Think of it this way: If a black politician made fun of poor blacks, or a Latino official made fun of poor Latinos, he'd likely be roundly denounced as a sellout. Indeed, politicians and all other upper-middle-class Latinos and blacks are generally assumed to bear a responsibility to improve the lot of the most downtrodden among them. So why do privileged white people like Cheney have greater license to distance themselves from poor whites? Aren't they also responsible for helping to lift their brothers and sisters up the socioeconomic ladder?
The term "white trash" seems to have emerged in the 1820s in Baltimore. It was slang, used by both free and enslaved blacks, to put down the poor whites with whom they sometimes found themselves in economic competition. Middle-class and elite whites then borrowed and popularized the term for their own purposes, one of which was to solidify their racial dominance.
That process started with the ideology of black inferiority, which emerged as a justification for slavery, and the concomitant ideology of white supremacy. In pre-Civil War Southern society, the presence of poor, uneducated and uncouth whites presented something of a problem for the advocates of slavery: They were living, breathing proof that whiteness and superiority were not the same.
By the 1850s, poor whites found themselves caught in the debate over slavery. In 1854, abolitionist author Harriet Beecher Stowe argued that "white trash" were the victims and byproducts of slavery, in which the planter class monopolized tillable soil and left poor whites struggling to survive. For their part, pro-slavery advocates retorted that the source of the white underclass was not slavery but the tainted blood that ran through these depraved people's veins.
In other words, in order to maintain the idea of white supremacy, white elites had to de-racialize their poor -- remove them from the group. They were "white" in skin color only. Just as the one-drop rule -- which held that any person with any amount of African blood would be considered black -- kept the white racial category "pure," so did the creation and disowning of "inferior" whites. "The term 'white trash' gave a name to people who were giving 'whiteness' a bad name," said Matt Wray, a Temple University sociologist and the author of "Not Quite White: White Trash and the Boundaries of Whiteness." "It meant that they were behaving in ways that didn't suggest that they were the master race."
By the turn of the century, eugenicists were studying poor rural whites and documenting their social dysfunctions.
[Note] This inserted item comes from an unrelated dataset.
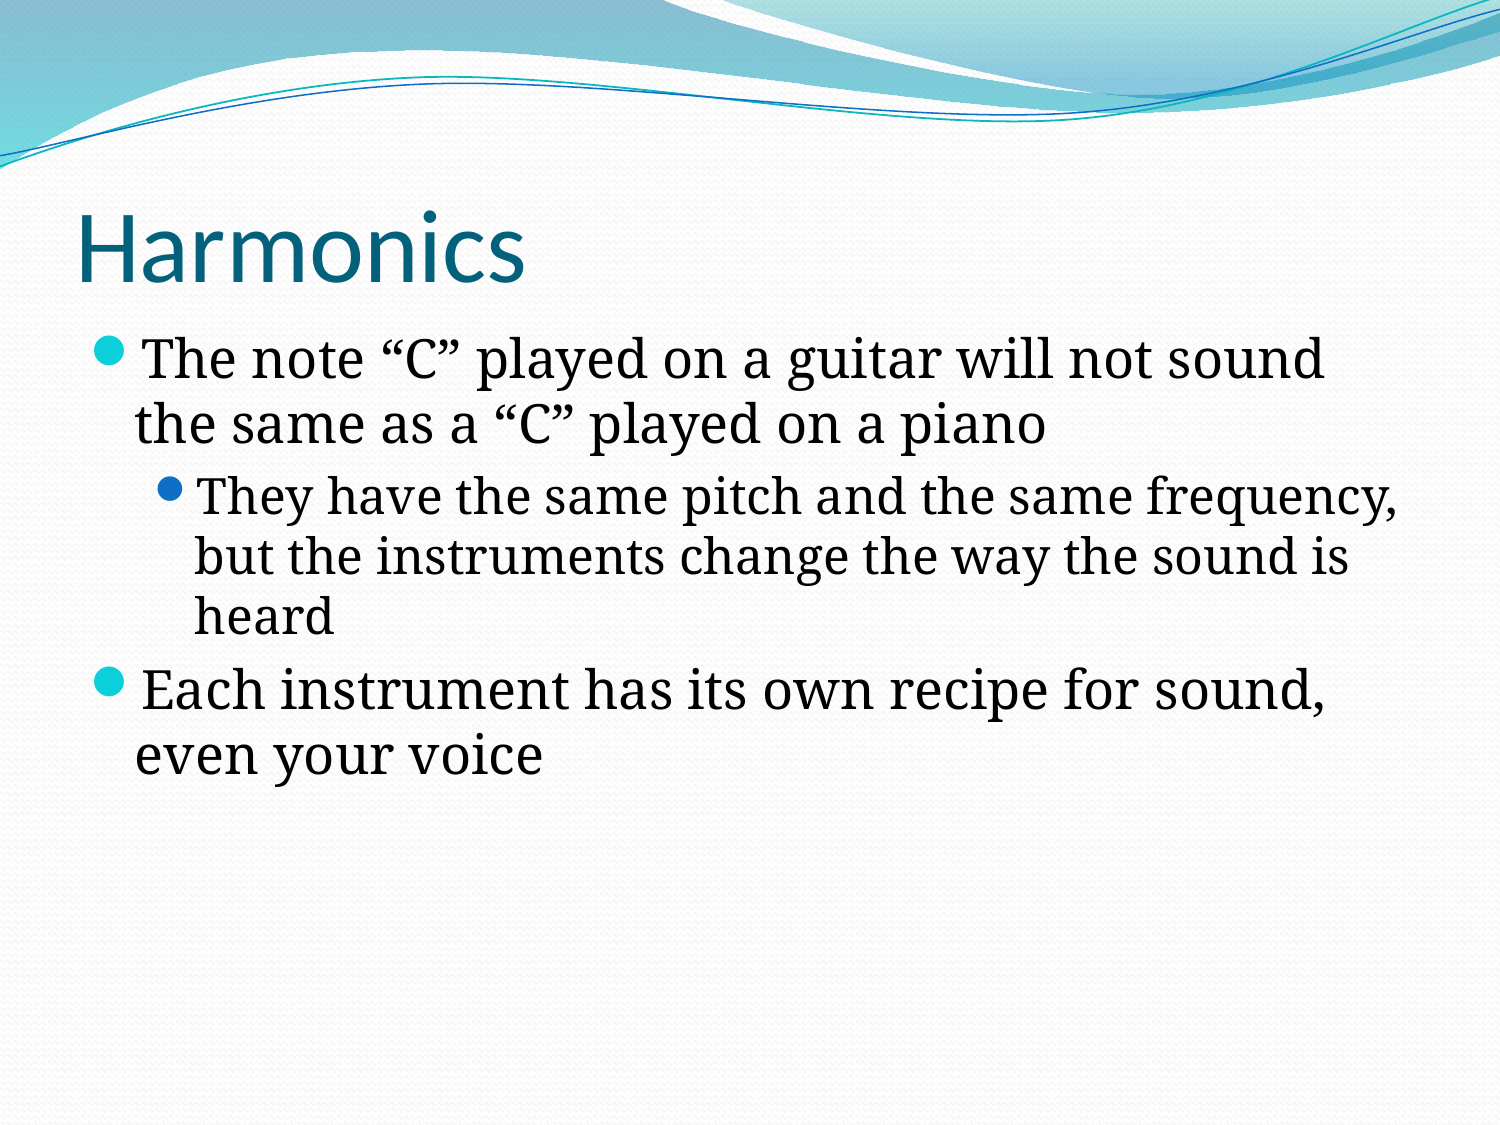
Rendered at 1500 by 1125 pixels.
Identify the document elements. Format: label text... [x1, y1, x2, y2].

title Harmonics [75, 115, 1425, 303]
list The note “C” played on a guitar will not sound the same as a “C” played on a piano They have the same pitch and the same frequency, but the instruments change the way the sound is heard Each instrument has its own recipe for sound, even your voice [75, 317, 1425, 1038]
They eventually made the fatuous connection between Southern white poverty and "consanguinity," or shared blood -- which meant incest. The accusation stuck, and many poor whites were labeled feeble-minded and became the victims of the forced-sterilization programs that began in the 1920s.
Cheney was probably not fully aware of the whole sordid history he conjured. But his casual joke suggests not only that political correctness does not apply to all groups equally but that there are corrosive, nonracial social divisions in this nation that are easily ignored and even tolerated. For too long, we've spoken of social tensions almost exclusively in terms of race. Perhaps the nomination of a black man for president will let that story line fade so that we can finally focus on the ever-present, easy-to-miss issues of class.